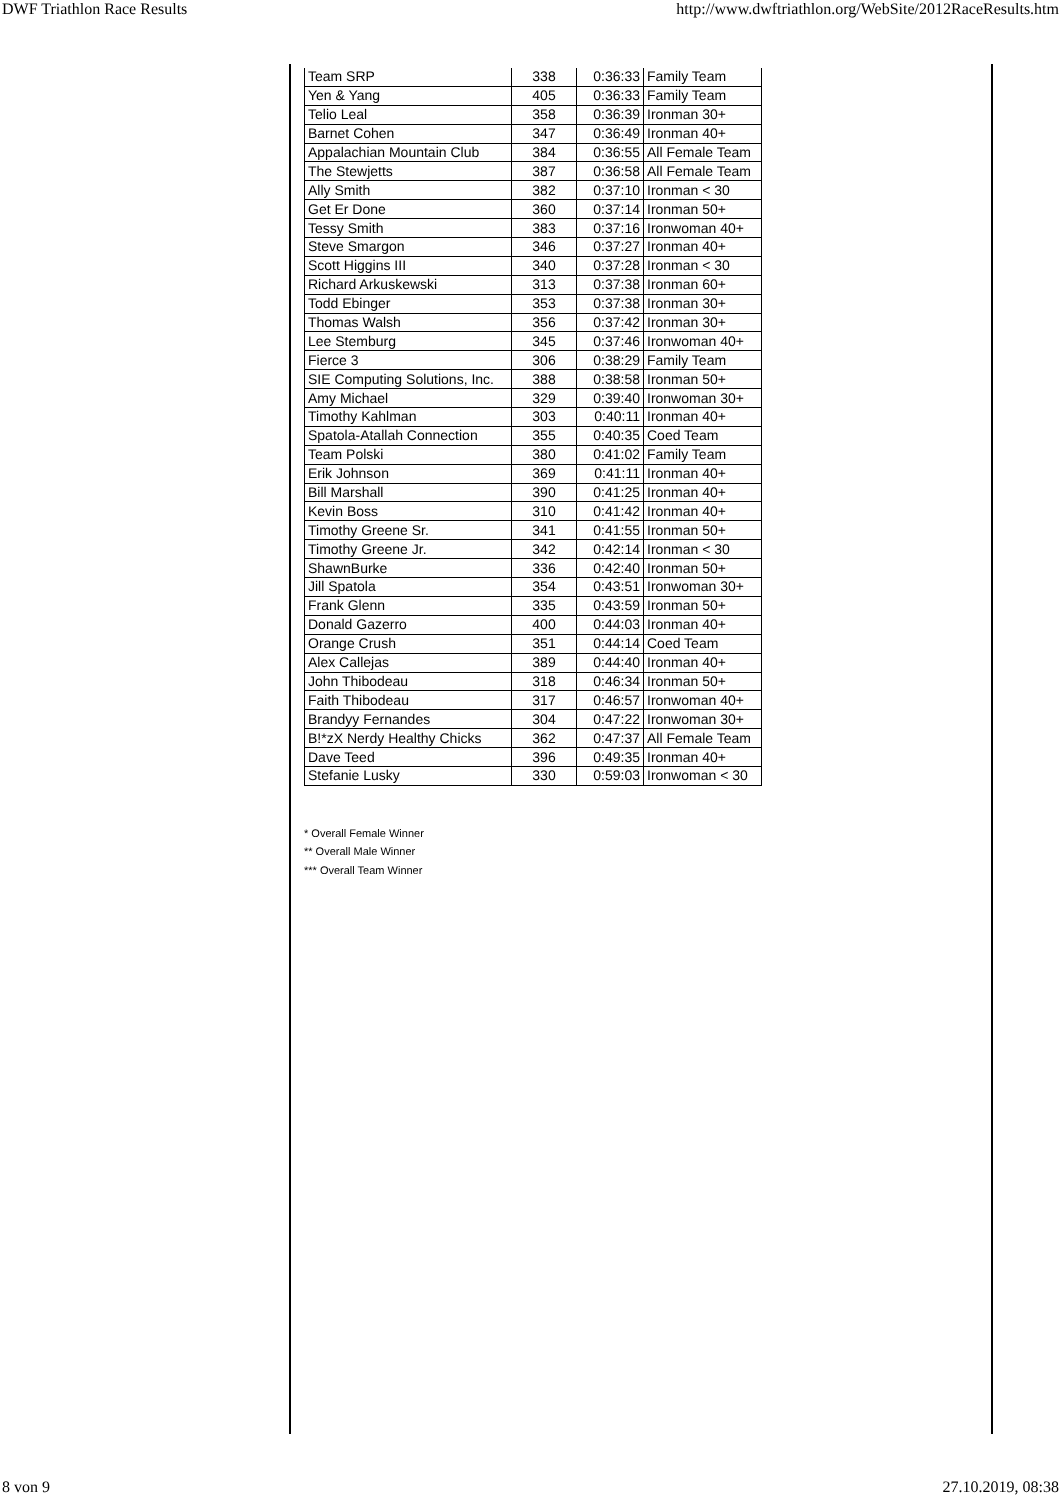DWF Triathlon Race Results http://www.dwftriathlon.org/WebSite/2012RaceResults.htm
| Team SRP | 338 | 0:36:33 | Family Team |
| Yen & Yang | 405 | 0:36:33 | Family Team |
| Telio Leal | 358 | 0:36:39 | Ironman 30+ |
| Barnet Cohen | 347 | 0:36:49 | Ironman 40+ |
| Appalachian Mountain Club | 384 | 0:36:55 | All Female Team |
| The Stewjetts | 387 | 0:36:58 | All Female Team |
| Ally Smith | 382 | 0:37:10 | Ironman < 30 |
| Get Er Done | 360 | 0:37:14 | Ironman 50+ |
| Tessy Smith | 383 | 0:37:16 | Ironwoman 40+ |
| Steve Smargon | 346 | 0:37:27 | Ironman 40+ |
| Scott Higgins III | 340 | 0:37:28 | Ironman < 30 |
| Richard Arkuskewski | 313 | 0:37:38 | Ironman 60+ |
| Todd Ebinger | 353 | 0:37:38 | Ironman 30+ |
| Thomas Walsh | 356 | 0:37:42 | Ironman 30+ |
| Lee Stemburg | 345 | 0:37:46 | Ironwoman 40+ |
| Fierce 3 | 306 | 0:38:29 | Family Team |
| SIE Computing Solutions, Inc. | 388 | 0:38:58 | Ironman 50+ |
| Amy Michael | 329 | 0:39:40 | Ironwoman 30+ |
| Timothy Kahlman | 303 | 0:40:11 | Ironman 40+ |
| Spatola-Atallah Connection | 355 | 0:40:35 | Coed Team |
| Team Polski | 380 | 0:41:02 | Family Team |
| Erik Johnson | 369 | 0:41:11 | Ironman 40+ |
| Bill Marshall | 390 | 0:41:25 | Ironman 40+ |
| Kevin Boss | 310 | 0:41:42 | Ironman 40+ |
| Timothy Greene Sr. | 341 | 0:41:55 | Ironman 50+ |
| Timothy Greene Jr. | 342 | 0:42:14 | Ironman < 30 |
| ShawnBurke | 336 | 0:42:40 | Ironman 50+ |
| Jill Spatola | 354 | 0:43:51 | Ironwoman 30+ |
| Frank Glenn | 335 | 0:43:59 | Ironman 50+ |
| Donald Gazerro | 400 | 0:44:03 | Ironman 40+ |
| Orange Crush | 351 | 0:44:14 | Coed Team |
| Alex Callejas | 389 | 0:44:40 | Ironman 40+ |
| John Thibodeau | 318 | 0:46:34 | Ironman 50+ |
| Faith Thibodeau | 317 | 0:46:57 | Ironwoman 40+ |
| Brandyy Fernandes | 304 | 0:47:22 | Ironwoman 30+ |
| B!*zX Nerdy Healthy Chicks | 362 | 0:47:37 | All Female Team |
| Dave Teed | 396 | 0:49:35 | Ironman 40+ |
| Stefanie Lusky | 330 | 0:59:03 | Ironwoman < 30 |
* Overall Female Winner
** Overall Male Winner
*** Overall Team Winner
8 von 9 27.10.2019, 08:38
- - -
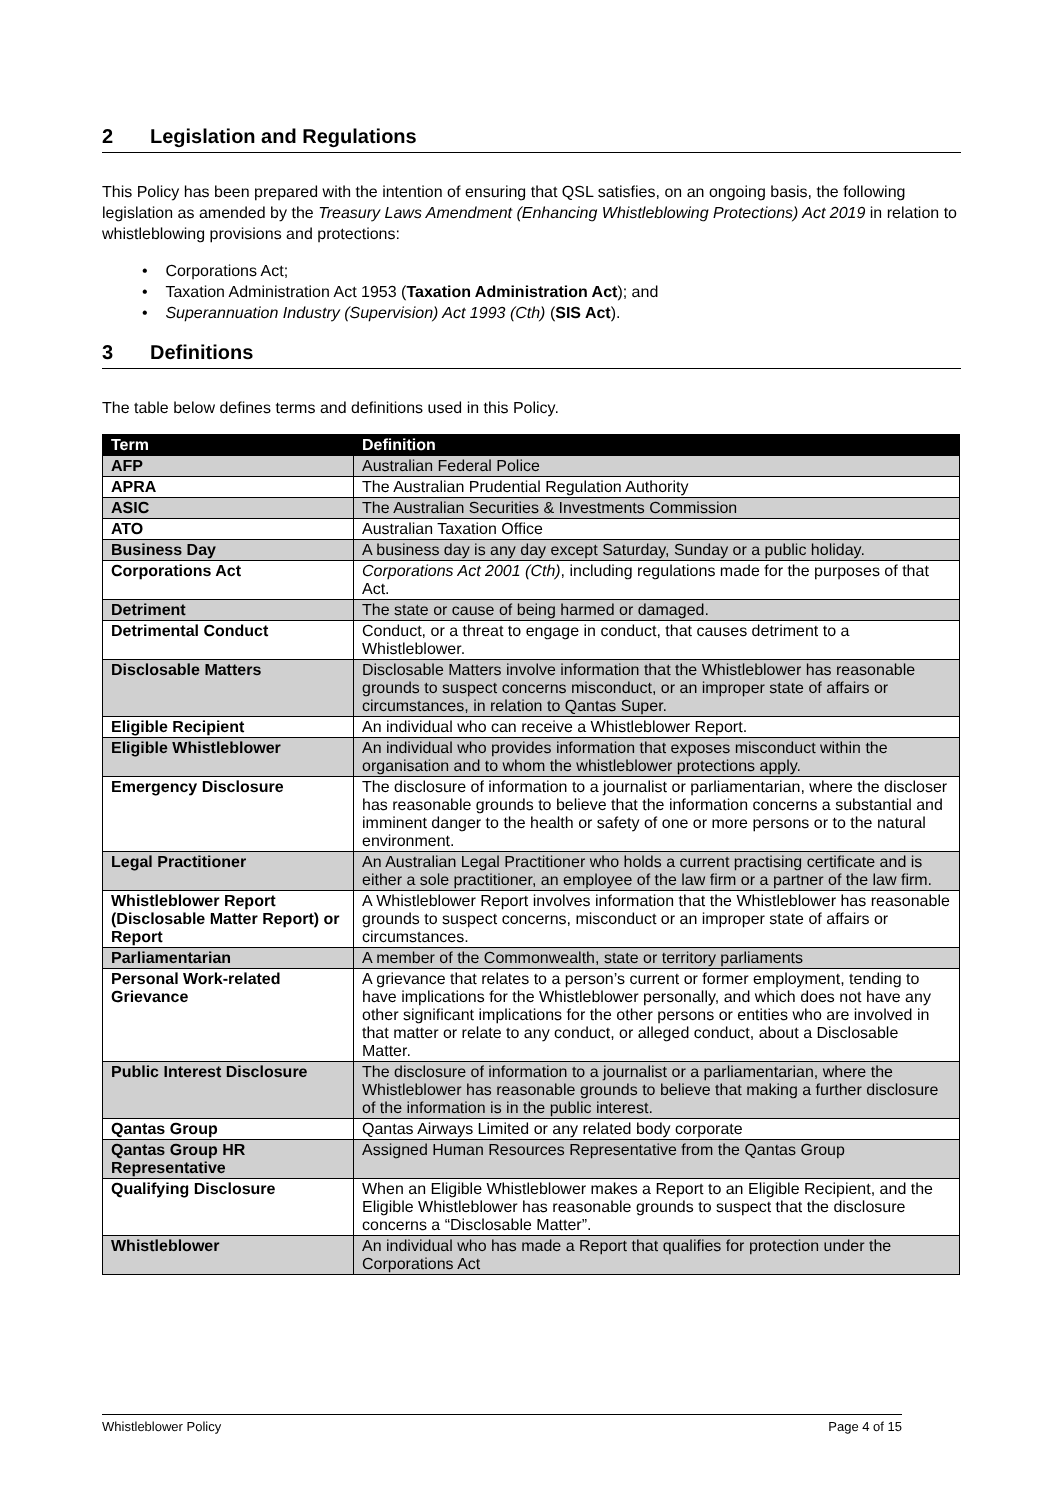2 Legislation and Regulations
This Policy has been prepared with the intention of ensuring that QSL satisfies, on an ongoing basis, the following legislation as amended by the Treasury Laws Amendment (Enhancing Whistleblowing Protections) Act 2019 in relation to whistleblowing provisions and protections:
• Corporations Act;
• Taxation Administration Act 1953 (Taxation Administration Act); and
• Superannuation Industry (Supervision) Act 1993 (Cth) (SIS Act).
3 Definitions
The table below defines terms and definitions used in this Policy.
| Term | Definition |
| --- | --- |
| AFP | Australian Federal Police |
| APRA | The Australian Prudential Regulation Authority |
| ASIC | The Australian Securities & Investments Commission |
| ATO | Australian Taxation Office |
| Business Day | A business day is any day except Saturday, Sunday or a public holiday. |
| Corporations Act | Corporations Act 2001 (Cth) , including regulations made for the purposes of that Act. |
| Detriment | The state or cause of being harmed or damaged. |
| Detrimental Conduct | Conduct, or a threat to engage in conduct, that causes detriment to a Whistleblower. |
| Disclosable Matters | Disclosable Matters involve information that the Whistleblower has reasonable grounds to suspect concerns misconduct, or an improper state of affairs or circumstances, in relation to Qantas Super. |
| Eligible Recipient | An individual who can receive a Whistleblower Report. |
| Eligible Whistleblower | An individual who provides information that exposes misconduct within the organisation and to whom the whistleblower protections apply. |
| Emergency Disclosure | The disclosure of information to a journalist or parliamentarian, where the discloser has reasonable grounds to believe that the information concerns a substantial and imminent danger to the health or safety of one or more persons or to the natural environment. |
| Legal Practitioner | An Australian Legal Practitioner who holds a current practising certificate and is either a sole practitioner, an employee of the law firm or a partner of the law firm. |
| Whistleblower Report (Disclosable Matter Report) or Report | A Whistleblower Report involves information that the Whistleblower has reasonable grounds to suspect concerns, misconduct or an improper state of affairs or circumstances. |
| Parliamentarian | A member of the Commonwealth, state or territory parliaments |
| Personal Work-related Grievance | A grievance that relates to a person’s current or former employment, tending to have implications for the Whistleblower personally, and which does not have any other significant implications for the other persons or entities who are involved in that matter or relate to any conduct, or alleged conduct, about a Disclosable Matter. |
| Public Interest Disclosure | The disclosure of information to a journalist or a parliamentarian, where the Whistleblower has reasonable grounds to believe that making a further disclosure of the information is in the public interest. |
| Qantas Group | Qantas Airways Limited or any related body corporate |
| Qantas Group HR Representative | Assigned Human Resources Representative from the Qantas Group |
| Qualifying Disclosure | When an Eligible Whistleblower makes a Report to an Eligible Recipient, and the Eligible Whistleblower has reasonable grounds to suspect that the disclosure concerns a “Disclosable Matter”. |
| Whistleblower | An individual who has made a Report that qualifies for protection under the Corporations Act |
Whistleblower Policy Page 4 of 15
- - -
Reproduce, character for character, only the lines of the preceding data that start at the line with "a Whistleblower. |" and end at the line with "territory parliaments |", both included.

| Detrimental Conduct | Conduct, or a threat to engage in conduct, that causes detriment to a Whistleblower. |
| Disclosable Matters | Disclosable Matters involve information that the Whistleblower has reasonable grounds to suspect concerns misconduct, or an improper state of affairs or circumstances, in relation to Qantas Super. |
| Eligible Recipient | An individual who can receive a Whistleblower Report. |
| Eligible Whistleblower | An individual who provides information that exposes misconduct within the organisation and to whom the whistleblower protections apply. |
| Emergency Disclosure | The disclosure of information to a journalist or parliamentarian, where the discloser has reasonable grounds to believe that the information concerns a substantial and imminent danger to the health or safety of one or more persons or to the natural environment. |
| Legal Practitioner | An Australian Legal Practitioner who holds a current practising certificate and is either a sole practitioner, an employee of the law firm or a partner of the law firm. |
| Whistleblower Report (Disclosable Matter Report) or Report | A Whistleblower Report involves information that the Whistleblower has reasonable grounds to suspect concerns, misconduct or an improper state of affairs or circumstances. |
| Parliamentarian | A member of the Commonwealth, state or territory parliaments |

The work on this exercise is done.